On the product front, sales leaders included movie and music software, DTV, LCD and plasma displays, satellite systems, digital imaging and portable digital audio.
McCollough noted that the company is anticipating a stronger holiday selling season this year over last.
Among other CE specialists reporting results, Harvey Electronics, the New York metro area A/V chain, said net sales for its 2003 fiscal year ended Nov. 1 were $42.4 million, a gain of 2.7 percent over the prior year. Comp sales edged up less than 1 percent for the period.
The results include the addition of an extra week in the first fiscal quarter, and a change in the way extended warranty sales are recorded that reduced sales and cost of sales by $571,000 in the fourth fiscal quarter. For that period, net and comp sales were $9.2 million, representing a gain of about 3 percent.
Harvey president Franklin Karp called the results “very gratifying,” compared with declines reported by other specialty CE chains.
Within the mass merchant channel, Sears said net sales for November slid 3.2 percent to $2.5 billion and comps fell 3.6 percent for the four weeks ended Nov. 29. “Overall, November results were below expectations and we are disappointed that the results weren’t stronger,” said CEO Alan Lacy. He noted that despite positive consumer response to holiday gift offerings, including digital CE, “overall spending at the beginning of the season has been more subdued than expected,” compelling the company to be more promotional than it had planned.
Comp sales of CE declined by the high single digits, while majap comps climbed by the low single digits, the company said.
Among the discount chains, November sales at Wal-Mart‘s flagship stores rose 10.8 percent to $14.8 billion and comps grew 3.7 percent for the four weeks ended Nov. 28. Net sales at Target’s flagship stores rose 14.1 percent to $3.8 billion and comps gained 7.4 percent for the four weeks ended Nov. 30, led by sales of home entertainment products.
Within the wholesale club channel, Costco said November net sales grew 17 percent to $3.8 billion and companywide comps rose 14 percent.

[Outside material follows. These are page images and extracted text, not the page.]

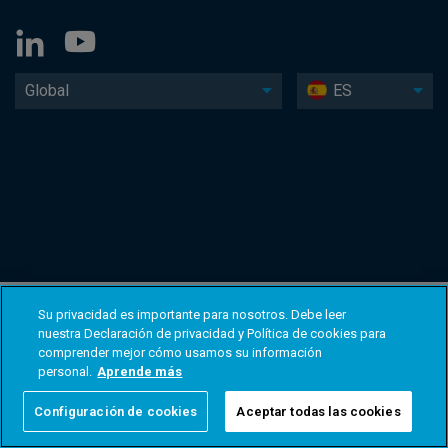
Global
ES
Su privacidad es importante para nosotros. Debe leer
nuestra Declaración de privacidad y Política de cookies para
comprender mejor cómo usamos su información
personal.
Aprende más
Configuración de cookies
Aceptar todas las cookies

Sam’s Club saw November net sales grow 7.4 percent to $2.8 billion and comps rise 4.7 percent. And at BJ’s November net rose 12.9 percent to $564.7 million and comps grew 8.4 percent.
Leading the charge at Costco were computers, A/V and majaps, which together saw comp gains in the “very high teens — a very strong showing,” said investor relations head Bob Nelson. By contrast, BJ’s cited CE as one of its weaker categories for the month.
Lastly, specialty retailer Sharper Image said total November sales increased 22 percent to $69.2 million while comps grew 8 percent. “Consumers appear to be in good spirits and have responded enthusiastically to new products,” said CEO/founder Richard Thalheimer.